What you should do: Copy out all of the material below word for word, leaving out the pictures.

=-=-=

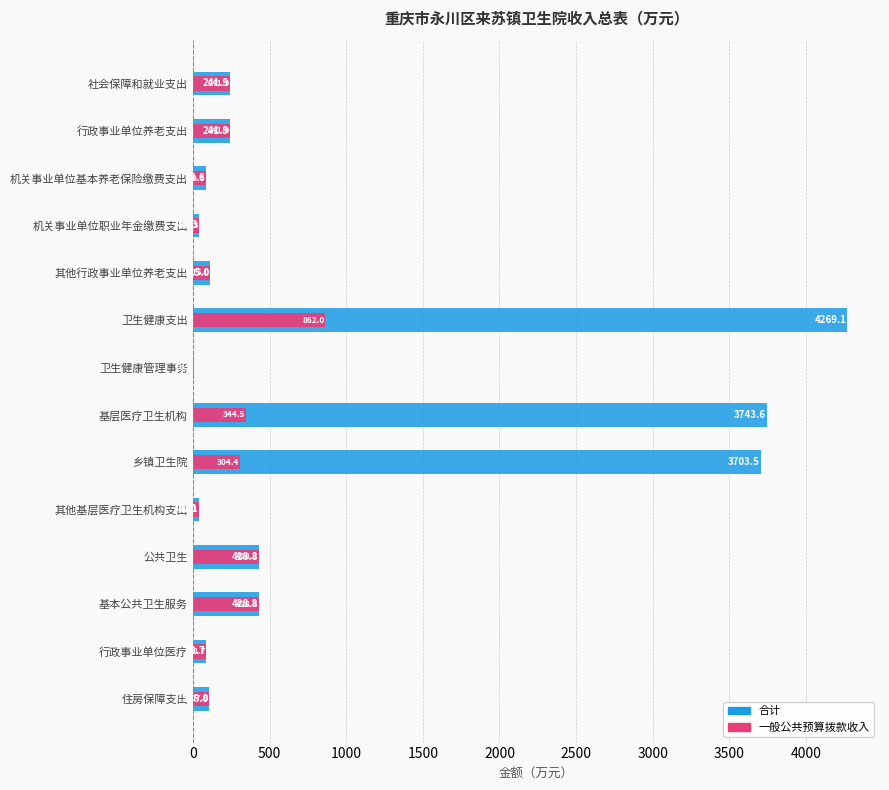

Is the value of 一般公共预算拨款收入 at 其他基层医疗卫生机构支出 greater than the value of 合计 at 机关事业单位职业年金缴费支出?

No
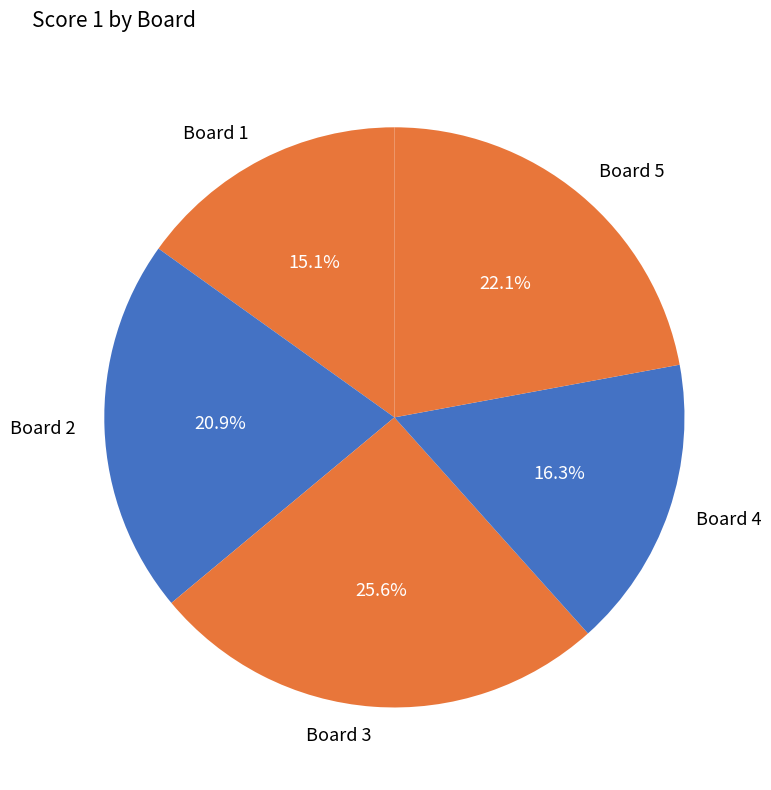

Between Board 4 and Board 2, which is larger?

Board 2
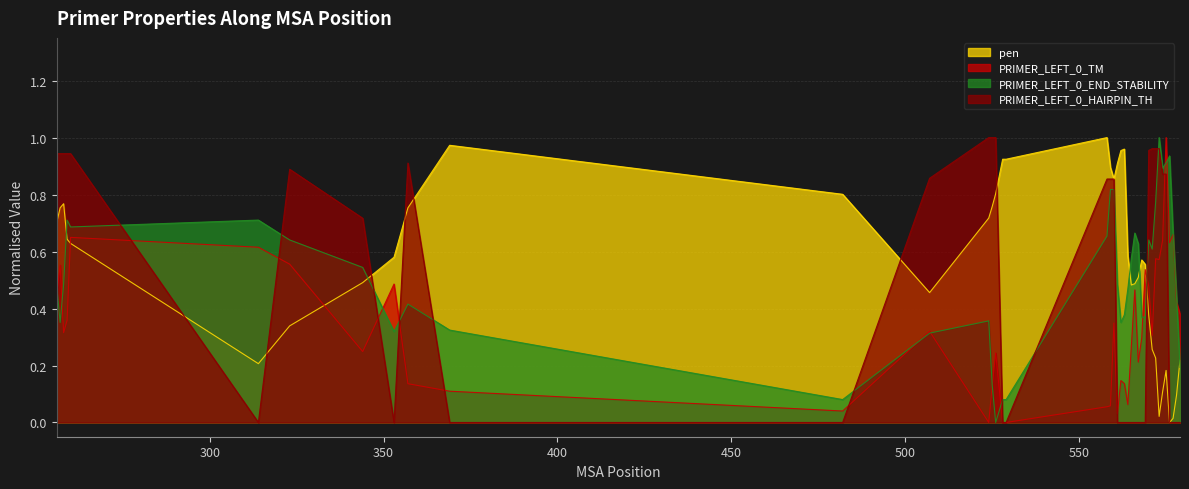

True or false: PRIMER_LEFT_0_END_STABILITY and pen intersect in this chart.

True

=-=-=

Written response:
Is the value of 一般公共预算拨款收入 at 其他基层医疗卫生机构支出 greater than the value of 合计 at 机关事业单位职业年金缴费支出?

No

Between Board 4 and Board 2, which is larger?

Board 2

True or false: PRIMER_LEFT_0_END_STABILITY and pen intersect in this chart.

True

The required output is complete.